Three questions: Why are you better? Why are you private? Why don't you store code? Direct answers below.
Static analysis tools — SonarQube, Semgrep, ESLint — match rules written for human code. AI generators produce plausible, well-formatted code that passes those rules while hiding subtle trust issues, missing edge cases, and logic that almost works.
AI review bots are circular: an AI reviewing AI shares training data, assumptions, and blind spots with the generator. No adversarial layer exists. Traditional security firms are enterprise-only — expensive, slow, and built around procurement cycles that outlast most shipping timelines.
We layer AI and human review in the right order. The AI scan runs first — fast, structured, using prompts tuned for AI failure modes, not generic vulnerability rules. It produces a categorized, severity-ranked report.
A senior engineer then reviews that report alongside your code. They validate findings, find what the AI missed, and apply adversarial judgment no model provides. Every finding in the final report has a severity rating, explanation, and a specific implementable fix — not a suggestion, not a documentation link.
We don't assign whoever is available. Solidity goes to someone who has audited Solidity in production. Node.js auth goes to someone who has found broken auth in production systems. Domain expertise determines whether a review is useful or just thorough-looking. A reviewer outside their domain catches obvious issues. They miss the subtle ones. The subtle ones are what kills you.
Every review is scoped and priced before work begins. No hourly rates, no subscription tiers, no enterprise contracts required. If the scope changes, we discuss it before continuing — not after the invoice.
| Tool Type | Core limitation | CodeWatchdog |
|---|---|---|
| Static analysis tools | Rule sets pre-date AI-generated code. No context, no intent, high false positive rate on AI output. | Prompt engineered for AI-specific failure patterns. Human reviewer validates context. |
| AI review bots | AI reviewing AI is circular. Shared training data means shared blind spots. No adversarial thinking. | Human judgment is the adversarial layer. The reviewer has no shared bias with the generator. |
| Security firms | Enterprise-only. Five-figure minimums, months of procurement, not designed for fast-moving teams. | Same caliber of reviewer. Per-project pricing. No contract required to start. |
| Freelance marketplaces | You vet the reviewer yourself. Quality and methodology are unpredictable. No structured output format. | Pre-vetted, stack-matched reviewers. Consistent methodology. Standardized reports. |
Open access means managing volume. Volume means degraded quality, slower responses, imprecise matching, and templated reports. Every project gets a reviewer matched to that exact stack and domain. That's only possible because we control the pipeline. Controlled access is what makes that guarantee real.
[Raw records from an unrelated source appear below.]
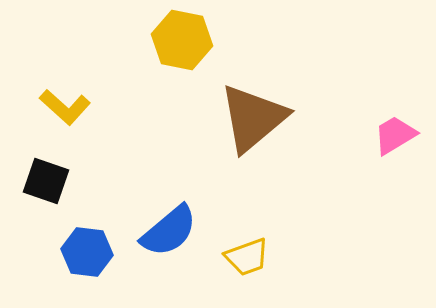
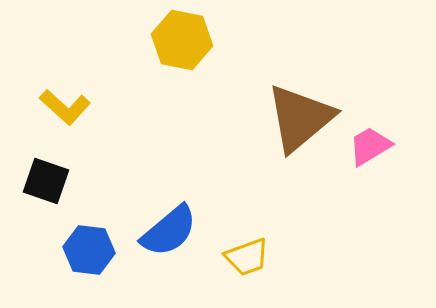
brown triangle: moved 47 px right
pink trapezoid: moved 25 px left, 11 px down
blue hexagon: moved 2 px right, 2 px up
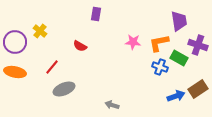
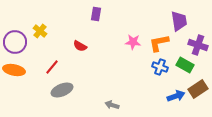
green rectangle: moved 6 px right, 7 px down
orange ellipse: moved 1 px left, 2 px up
gray ellipse: moved 2 px left, 1 px down
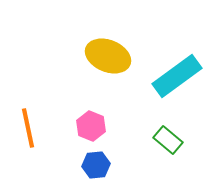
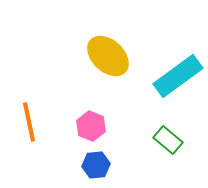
yellow ellipse: rotated 21 degrees clockwise
cyan rectangle: moved 1 px right
orange line: moved 1 px right, 6 px up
Every engineer passed an evaluation before being matched to client work. We don't add reviewers to meet demand — we add them when we find the right person. Twenty rigorously selected engineers beats a marketplace of two thousand.
A public service accepts everyone. We don't. If a project falls outside our network's expertise, we say so instead of assigning a poor match. If scope is unclear, we ask before starting. Being selective protects the quality of every engagement, not just yours.